Until April 2011, the measure of prices used was the Retail Prices Index (RPI). However, in the June 2010 Budget, the Coalition Government announced that it was switching to the Consumer Prices Index (CPI). The change to using CPI aimed to use “a better representation of the way consumers change their consumption patterns in response to price changes.

CPI generally increases less quickly than RPI, which meant that the change to using CPI was expected to reduce the generosity of public service pensions and the cost of providing them. The change was unsuccessfully challenged in the courts by public service trade unions. The Government estimated in July 2021 that the switch to CPI (along with increases in member contributions over the three years from 2012 and structural reforms under the Public Service Pensions Act 2013) will save over £400 billion across the 50 years following their introduction (PDF).
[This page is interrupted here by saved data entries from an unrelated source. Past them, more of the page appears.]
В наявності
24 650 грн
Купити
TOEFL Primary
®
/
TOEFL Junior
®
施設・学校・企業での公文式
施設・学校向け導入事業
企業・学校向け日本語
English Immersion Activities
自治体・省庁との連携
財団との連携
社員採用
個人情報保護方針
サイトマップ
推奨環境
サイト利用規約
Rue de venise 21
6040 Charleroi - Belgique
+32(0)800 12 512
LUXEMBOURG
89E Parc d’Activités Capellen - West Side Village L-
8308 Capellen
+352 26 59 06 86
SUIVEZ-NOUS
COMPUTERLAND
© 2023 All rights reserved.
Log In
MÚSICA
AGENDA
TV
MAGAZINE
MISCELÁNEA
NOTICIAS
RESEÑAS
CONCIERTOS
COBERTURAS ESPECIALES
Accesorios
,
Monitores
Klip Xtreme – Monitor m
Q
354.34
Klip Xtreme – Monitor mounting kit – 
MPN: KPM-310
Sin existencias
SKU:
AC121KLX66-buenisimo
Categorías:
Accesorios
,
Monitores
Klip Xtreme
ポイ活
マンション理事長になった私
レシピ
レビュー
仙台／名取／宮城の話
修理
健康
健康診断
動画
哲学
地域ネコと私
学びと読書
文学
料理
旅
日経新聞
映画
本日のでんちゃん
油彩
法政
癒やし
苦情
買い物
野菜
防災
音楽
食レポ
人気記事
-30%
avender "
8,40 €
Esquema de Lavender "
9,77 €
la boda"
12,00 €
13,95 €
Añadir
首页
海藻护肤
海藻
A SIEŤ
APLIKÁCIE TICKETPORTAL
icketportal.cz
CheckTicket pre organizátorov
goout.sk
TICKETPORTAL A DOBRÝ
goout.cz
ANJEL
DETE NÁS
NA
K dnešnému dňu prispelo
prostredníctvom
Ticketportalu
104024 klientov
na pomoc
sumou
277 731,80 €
RPI is still used by many defined benefit pension schemes in the private sector. In September 2019, the UK Statistics Authority said it intended to address shortcomings of the RPI by bringing the methodology for calculating it into line with that for CPIH (Consumer Price Inflation including owner occupier housing costs). Following consultation, HM Treasury announced in November 2020 that this would not happen before 2030. This issue is discussed in the Library briefing on Occupational pension increases.

GMP increases

Until April 2016, there were two elements of the State Pension: the basic State Pension, and the additional State Pension. People could choose to ‘contract out’ of the additional State Pension, which meant that they paid lower National Insurance contributions and instead received a higher pension from their occupational or private pension. Until April 2016, when the State Pension changed and contracting out ended, the main public service pension schemes were contracted-out of the additional State Pension. 

Between 1978 and 1997, one of the conditions of contracting-out was that the scheme provided a Guaranteed Minimum Pension (GMP). This was designed to ensure that individuals were not worse off as a result of having contracted-out. There was a complex arrangement for ensuring that the GMP was increased each year– with the pension scheme responsible for indexing part of it and the rest of it effectively delivered through the additional State Pension. For public servants, there were special arrangements to ensure that public servants received indexation on their GMP, while preventing double increases.

With the introduction of the new State Pension in April 2016, the additional State Pension (which formed part of these arrangements) was removed. While it looked for a permanent solution, in November 2016 the Government put in place temporary arrangements, committing to full indexation of GMPs earned in public service for people who reach State Pension before April 2021. In March 2021, the Government said in a statement that it would make full indexation the permanent solution.